Лайза кружила возле матери, как оса.
– Я не на Иисуса пришла смотреть, – заявила она и покосилась на дренажную трубу. – Пришла сказать, что у нас кончилось молоко.
Миссис Дейкин принялась искать кошелек. Вообще-то он валялся на траве, прямо у ее ног, просто она его не видела, так что пришлось мне поднять и передать ей.
– По крайней мере, могла бы подойти и посмотреть, Лайза, раз уж ты здесь.

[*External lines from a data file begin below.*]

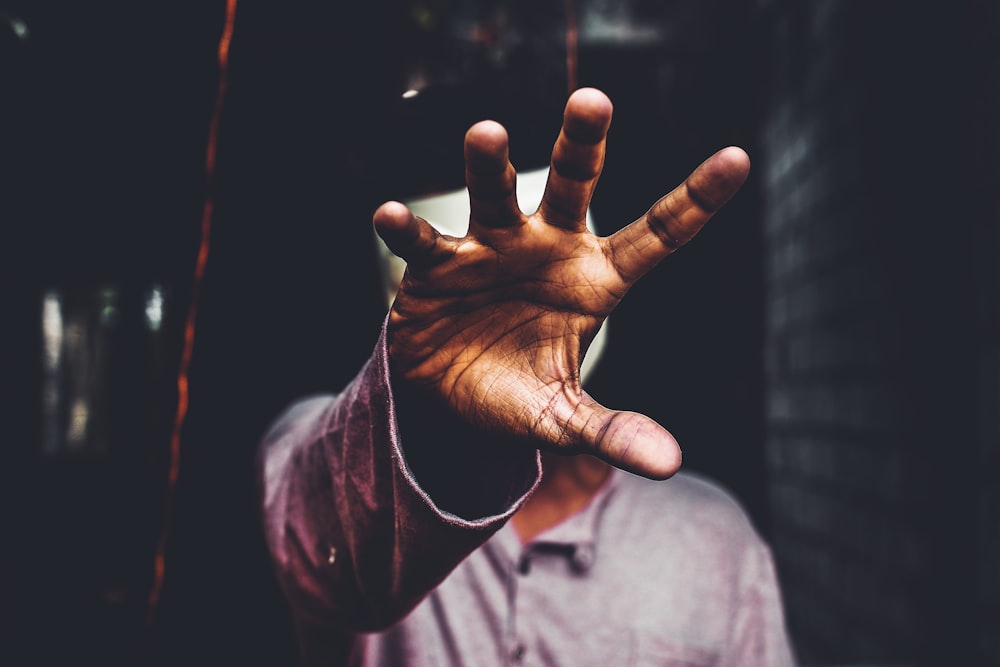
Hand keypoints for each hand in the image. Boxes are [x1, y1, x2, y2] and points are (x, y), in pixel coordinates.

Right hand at [373, 88, 748, 479]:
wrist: (446, 397)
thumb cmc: (517, 395)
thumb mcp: (563, 416)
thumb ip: (611, 431)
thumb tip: (671, 464)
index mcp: (595, 281)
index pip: (655, 236)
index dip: (695, 200)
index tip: (737, 159)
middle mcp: (548, 249)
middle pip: (573, 186)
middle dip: (582, 143)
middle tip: (593, 100)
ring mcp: (492, 250)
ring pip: (495, 195)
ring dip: (490, 164)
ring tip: (487, 133)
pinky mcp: (438, 266)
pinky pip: (425, 241)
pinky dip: (408, 230)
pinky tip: (389, 216)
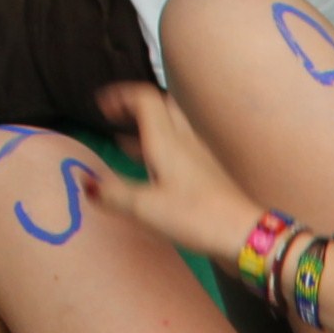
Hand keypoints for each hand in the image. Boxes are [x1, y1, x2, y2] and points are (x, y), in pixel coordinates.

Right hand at [82, 82, 265, 268]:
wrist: (247, 236)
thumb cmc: (196, 217)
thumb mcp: (146, 207)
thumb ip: (113, 194)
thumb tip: (86, 183)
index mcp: (167, 140)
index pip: (145, 98)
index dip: (121, 96)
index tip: (100, 105)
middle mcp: (185, 142)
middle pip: (163, 107)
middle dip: (137, 107)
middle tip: (115, 116)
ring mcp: (199, 159)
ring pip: (172, 130)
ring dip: (148, 130)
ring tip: (123, 141)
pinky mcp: (208, 177)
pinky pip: (180, 152)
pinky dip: (160, 152)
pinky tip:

Я смотрела, как Лайза Дейкин лениво ступает по траве. Вот она встала прямо перед дренажной трубой, уперев руки в бедра, прищелкивая языком и отпихивая кусочки щебенки босоножками.
– Хоть убейте, не понимаю, – протянула она. – С чего это вдруг вас так заинтересовало какое-то пятно на стене гаража?
Тилли покосилась на меня и принялась выводить узор на траве кончиком пальца.
Я притворилась, что этого не заметила.
Лайза лягнула еще несколько кусочков щебенки.
– И с чего это вдруг все так всполошились?
Я поднялась и подошла к трубе.
– Надо отойти на пару шагов и прищуриться, – посоветовала я. – тогда сразу Его и увидишь.
– Да не хочу я Его видеть! – Она выговорила эти слова так, точно они принадлежали не ей, а кому-то еще. – Тут всего лишь чертово креозотное пятно, Грейс. Дурацкая шутка.
– Что ж, – заметила я, – может, это всего лишь пятно от креозота. – Слова выходили изо рта с запинкой, словно до конца не верили в то, что это я могла произнести их.
– Так, значит, здесь у нас висит Иисус?
Голос был громкий, незнакомый. Человек растягивал гласные, точно хотел выдать себя за американца, но получалось у него не самым лучшим образом.